• **Work to complete**:
Across the whole listing, return each line exactly, with no images included.

• **Provided records**:
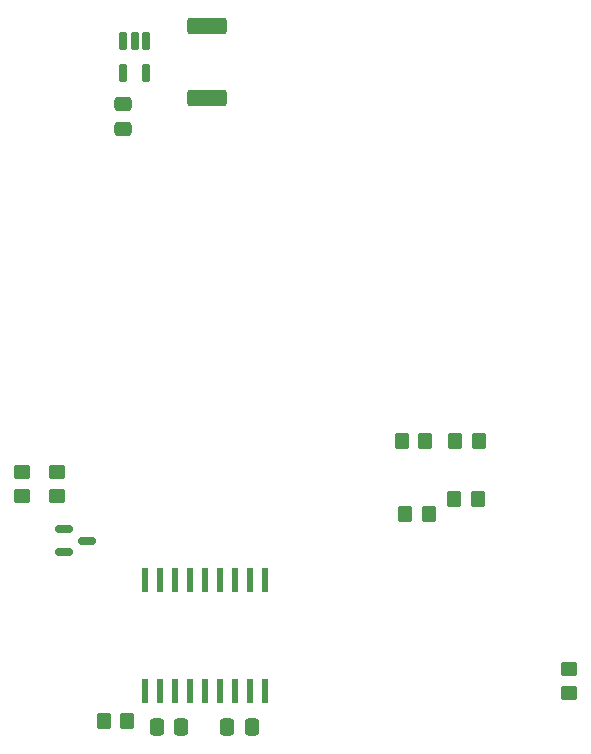
<source format=gbp>
G04 #@! TF.GenerationSoftware,KiCad,Pcbnew,8.0.2+dfsg-1*
G04 #@! TF.CreationDate,2024-06-12T08:48:22-04:00*
G04 #@! TF.ProjectId,relay_board,72656c61-795f-4626-9f61-72642e6b6963,rev?*
G04 #@! TF.SameCoordinates,Original*
G04 #@! TF.FileFunction,Paste,Bot*
G04 #@! TF.FilePolarity,Positive*
%FSLAX46Y46*%
G04 Gerber Fmt 4.6, Leading zero omitted, Abs format (unit mm)*
G04 Created by KiCad (PCBNEW 8.0.2+dfsg-1) date 2024-06-12 08:48:22*
%MOMM*%
%LPD*%
G01*
G04 APERTURE LIST*
G04 Aperture macros list*
%AMRoundRect*
0 Rectangle with rounded corners*
0 $1 Rounding radius*
0 $2 $3 $4 $5 $6 $7 $8 $9 X,Y pos of 4 corners*
0 Add a 4 corners polygon primitive as box body*
4,1,4,$2,$3,$4,$5,$6,$7,$8,$9,$2,$3,0*
0 Add four circle primitives for the rounded corners*
1,1,$1+$1,$2,$3*
1,1,$1+$1,$4,$5*
1,1,$1+$1,$6,$7*
1,1,$1+$1,$8,$9*
0 Add four rect primitives between the rounded corners*
20,1,$1+$1,$2,$3,$4,$5,0*
20,1,$1+$1,$4,$5,$6,$7,0*
20,1,$1+$1,$6,$7,$8,$9,0*
20,1,$1+$1,$8,$9,$2,$3,0*%
G04 Aperture macros list end*
%ADD10RoundRect,0.249999X1.425001X-0.450001X1.425001X0.450001X-1.425001X0.450001X-1.425001X-0.450001X0*%
%ADD11RoundRect,0.162500X-0.162500X0.617500X-0.162500X-0.617500X0.162500X-0.617500X0.162500X0.617500X0*%
%ADD12RoundRect,0.250000X0.337500X0.475000X-0.337500X0.475000X-0.337500X-0.475000X0.337500X-0.475000X0*%
%ADD13RoundRect,0.250000X0.450000X-0.350000X0.450000X0.350000X-0.450000X0.350000X-0.450000X-0.350000X0*%
%ADD14RoundRect,0.250000X0.350000X0.450000X-0.350000X0.450000X-0.350000X-0.450000X0.350000X-0.450000X0*%
%ADD15RoundRect,0.150000X-0.587500X-0.150000X0.587500X-0.150000X0.587500X0.150000X-0.587500X0.150000X0*%
%ADD16R,0.600000X2.000000*%
%ADD17RoundRect,0.250000X-0.450000X0.350000X-0.450000X-0.350000X0.450000X-0.350000X0.450000X0.350000X0*%
%ADD18RoundRect,0.250000X0.475000X-0.337500X0.475000X0.337500X-0.475000X0.337500X-0.475000X-0.337500X0*%
G04 APERTURE END LIST*
D10*
X148640800Y-84177600D03*
X148640800Y-78077600D03*
D11*
X141544000Y-79371200D03*
X142494000Y-79371200D03*
X143444000Y-79371200D03*
X143444000Y-82071200D03*
X141544000Y-82071200D03*
D12*
X152421500Y-137464800D03*
X150346500Y-137464800D03*
D13*
X132990800Y-117840000D03*
X132990800Y-115840000D03*
X135940800Y-117840000D03*
X135940800Y-115840000D03*
D14*
X141868400Y-136906000D03*
X139868400Y-136906000D03*
X171637200Y-113182400D03*
X169637200Y-113182400D03*
D12*
X146427100Y-137464800D03*
X144352100Y-137464800D03*
D15*
X136550400Y-122600800D03*
X136550400Y-120700800D03*
X138425400Y-121650800D03*
D16*
X143357600Y-124992400D03*
X144627600Y-124992400D03*
X145897600Y-124992400D03*
X147167600Y-124992400D03*
X148437600Y-124992400D03*
X149707600Y-124992400D03*
X150977600Y-124992400D03*
X152247600Y-124992400D03*
X153517600Y-124992400D03*
X153517600Y-134392400D03*
X152247600Y-134392400D03*
X150977600Y-134392400D03*
X149707600Y-134392400D03*
X148437600Y-134392400D03*
X147167600Y-134392400D03*
X145897600Y-134392400D03*
X144627600Y-134392400D03*
X143357600Y-134392400D03*
D17*
X179273200Y-132553200D03*
X179273200Y-134553200D03*
D14*
X171535600Y-118160800D03*
X169535600Y-118160800D03*
D18*
X141528800Y-86787900D03*
X141528800Y-84712900D03*
D14*
X167420800Y-119430800D03*
X165420800Y-119430800D03*
X167116000Y-113182400D03*
X165116000Y-113182400D03*
M02*

</source>
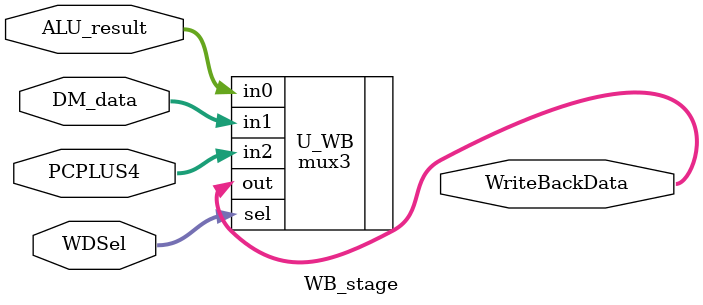
<source format=v>
module WB_stage(
    input [31:0] ALU_result,
    input [31:0] DM_data,
    input [1:0] WDSel,
    input [31:0] PCPLUS4,
    output [31:0] WriteBackData
);

mux3 U_WB(
    .sel(WDSel),
    .in0(ALU_result),
    .in1(DM_data),
    .in2(PCPLUS4),
    .out(WriteBackData)
);

endmodule
</source>
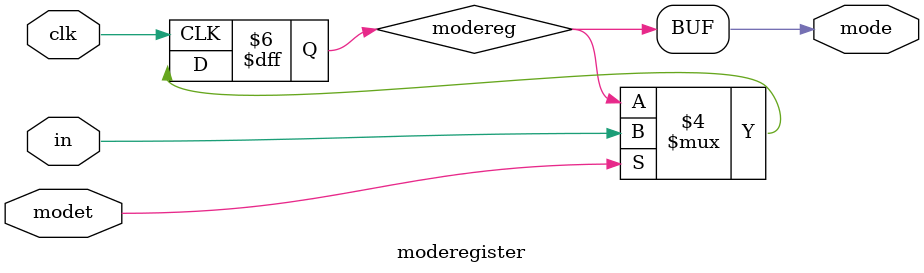
<source format=v>
module moderegister(
  output mode,
  input clk,
  input modet,
  input in);
  reg modereg = 0;
  assign mode = modereg;
  always@(posedge clk) begin
    if(modet)
      modereg = in; 
  end
endmodule
</source>
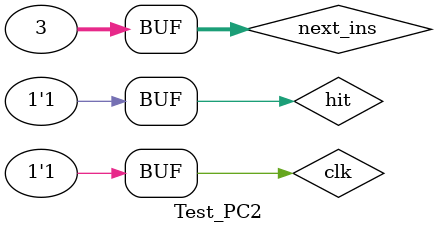
<source format=v>
`timescale 1ns / 1ps


module Test_PC2;

	// Inputs
	reg [31:0] next_ins;
	reg clk;
	reg hit;

	// Outputs
	wire [31:0] ins_address;

	// Instantiate the Unit Under Test (UUT)
	PC_2 uut (
		.next_ins(next_ins), 
		.clk(clk), 
		.hit(hit), 
		.ins_address(ins_address)
	);

	initial begin
		// Initialize Inputs
		next_ins = 0;
		clk = 0;
		hit = 0;

		// Wait 100 ns for global reset to finish
		#100;
		
		next_ins = 0;
		clk = 1;
		hit = 0;
		#100;
		
		next_ins = 32'b1;
		clk = 1;
		hit = 0;
		#100;
		
		next_ins = 32'b10;
		clk = 0;
		hit = 0;
		#100;
		
		next_ins = 32'b11;
		clk = 1;
		hit = 1;
		#100;
		
		
		// Add stimulus here

	end
      
endmodule


</source>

• **Result below**:
<source format=gbp>
G04 #@! TF.GenerationSoftware,KiCad,Pcbnew,8.0.2+dfsg-1*
G04 #@! TF.CreationDate,2024-06-12T08:48:22-04:00*
G04 #@! TF.ProjectId,relay_board,72656c61-795f-4626-9f61-72642e6b6963,rev?*
G04 #@! TF.SameCoordinates,Original*
G04 #@! TF.FileFunction,Paste,Bot*
G04 #@! TF.FilePolarity,Positive*
%FSLAX46Y46*%
G04 Gerber Fmt 4.6, Leading zero omitted, Abs format (unit mm)*
G04 Created by KiCad (PCBNEW 8.0.2+dfsg-1) date 2024-06-12 08:48:22*
%MOMM*%
%LPD*%
G01*
G04 APERTURE LIST*
G04 Aperture macros list*
%AMRoundRect*
0 Rectangle with rounded corners*
0 $1 Rounding radius*
0 $2 $3 $4 $5 $6 $7 $8 $9 X,Y pos of 4 corners*
0 Add a 4 corners polygon primitive as box body*
4,1,4,$2,$3,$4,$5,$6,$7,$8,$9,$2,$3,0*
0 Add four circle primitives for the rounded corners*
1,1,$1+$1,$2,$3*
1,1,$1+$1,$4,$5*
1,1,$1+$1,$6,$7*
1,1,$1+$1,$8,$9*
0 Add four rect primitives between the rounded corners*
20,1,$1+$1,$2,$3,$4,$5,0*
20,1,$1+$1,$4,$5,$6,$7,0*
20,1,$1+$1,$6,$7,$8,$9,0*
20,1,$1+$1,$8,$9,$2,$3,0*%
G04 Aperture macros list end*
%ADD10RoundRect,0.249999X1.425001X-0.450001X1.425001X0.450001X-1.425001X0.450001X-1.425001X-0.450001X0*%
%ADD11RoundRect,0.162500X-0.162500X0.617500X-0.162500X-0.617500X0.162500X-0.617500X0.162500X0.617500X0*%
%ADD12RoundRect,0.250000X0.337500X0.475000X-0.337500X0.475000X-0.337500X-0.475000X0.337500X-0.475000X0*%
%ADD13RoundRect,0.250000X0.450000X-0.350000X0.450000X0.350000X-0.450000X0.350000X-0.450000X-0.350000X0*%
%ADD14RoundRect,0.250000X0.350000X0.450000X-0.350000X0.450000X-0.350000X-0.450000X0.350000X-0.450000X0*%
%ADD15RoundRect,0.150000X-0.587500X-0.150000X0.587500X-0.150000X0.587500X0.150000X-0.587500X0.150000X0*%
%ADD16R,0.600000X2.000000*%
%ADD17RoundRect,0.250000X-0.450000X0.350000X-0.450000X-0.350000X0.450000X-0.350000X0.450000X0.350000X0*%
%ADD18RoundRect,0.250000X0.475000X-0.337500X0.475000X0.337500X-0.475000X0.337500X-0.475000X-0.337500X0*%
G04 APERTURE END LIST*
D10*
X148640800Y-84177600D03*
X148640800Y-78077600D03*
D11*
X141544000Y-79371200D03*
X142494000Y-79371200D03*
X143444000Y-79371200D03*
X143444000Y-82071200D03*
X141544000Y-82071200D03*
D12*
X152421500Y-137464800D03*
X150346500Y-137464800D03*
D13*
X132990800Y-117840000D03*
X132990800Y-115840000D03*
X135940800Y-117840000D03*
X135940800Y-115840000D03*
D14*
X141868400Y-136906000D03*
X139868400Y-136906000D03*
X171637200Y-113182400D03*
X169637200Y-113182400D03*
D12*
X146427100Y-137464800D03*
X144352100Y-137464800D03*
D15*
X136550400Y-122600800D03*
X136550400Y-120700800D03*
X138425400Y-121650800D03*
D16*
X143357600Y-124992400D03*
X144627600Y-124992400D03*
X145897600Y-124992400D03*
X147167600Y-124992400D03*
X148437600Y-124992400D03*
X149707600Y-124992400D03*
X150977600Y-124992400D03*
X152247600Y-124992400D03*
X153517600Y-124992400D03*
X153517600Y-134392400D03*
X152247600Y-134392400D03*
X150977600Y-134392400D03*
X149707600Y-134392400D03*
X148437600Y-134392400D03*
X147167600Y-134392400D03*
X145897600Y-134392400D03*
X144627600Y-134392400D03*
X143357600Y-134392400D03*
D17*
X179273200Y-132553200D03*
X179273200Y-134553200D03*
D14*
X171535600Y-118160800D03*
X169535600Y-118160800D03*
D18*
X141528800Y-86787900D03*
X141528800Y-84712900D03*
D14*
X167420800Y-119430800D03*
X165420800Y-119430800D03*
X167116000Y-113182400D03*
X165116000Y-113182400D03*
M02*

</source>
<source format=v>
module WB_stage(
    input [31:0] ALU_result,
    input [31:0] DM_data,
    input [1:0] WDSel,
    input [31:0] PCPLUS4,
    output [31:0] WriteBackData
);

mux3 U_WB(
    .sel(WDSel),
    .in0(ALU_result),
    .in1(DM_data),
    .in2(PCPLUS4),
    .out(WriteBackData)
);

endmodule
</source>
<source format=v>
module moderegister(
  output mode,
  input clk,
  input modet,
  input in);
  reg modereg = 0;
  assign mode = modereg;
  always@(posedge clk) begin
    if(modet)
      modereg = in; 
  end
endmodule
</source>
<source format=v>
`timescale 1ns / 1ps


module Test_PC2;

	// Inputs
	reg [31:0] next_ins;
	reg clk;
	reg hit;

	// Outputs
	wire [31:0] ins_address;

	// Instantiate the Unit Under Test (UUT)
	PC_2 uut (
		.next_ins(next_ins), 
		.clk(clk), 
		.hit(hit), 
		.ins_address(ins_address)
	);

	initial begin
		// Initialize Inputs
		next_ins = 0;
		clk = 0;
		hit = 0;

		// Wait 100 ns for global reset to finish
		#100;
		
		next_ins = 0;
		clk = 1;
		hit = 0;
		#100;
		
		next_ins = 32'b1;
		clk = 1;
		hit = 0;
		#100;
		
		next_ins = 32'b10;
		clk = 0;
		hit = 0;
		#100;
		
		next_ins = 32'b11;
		clk = 1;
		hit = 1;
		#100;
		
		
		// Add stimulus here

	end
      
endmodule


</source>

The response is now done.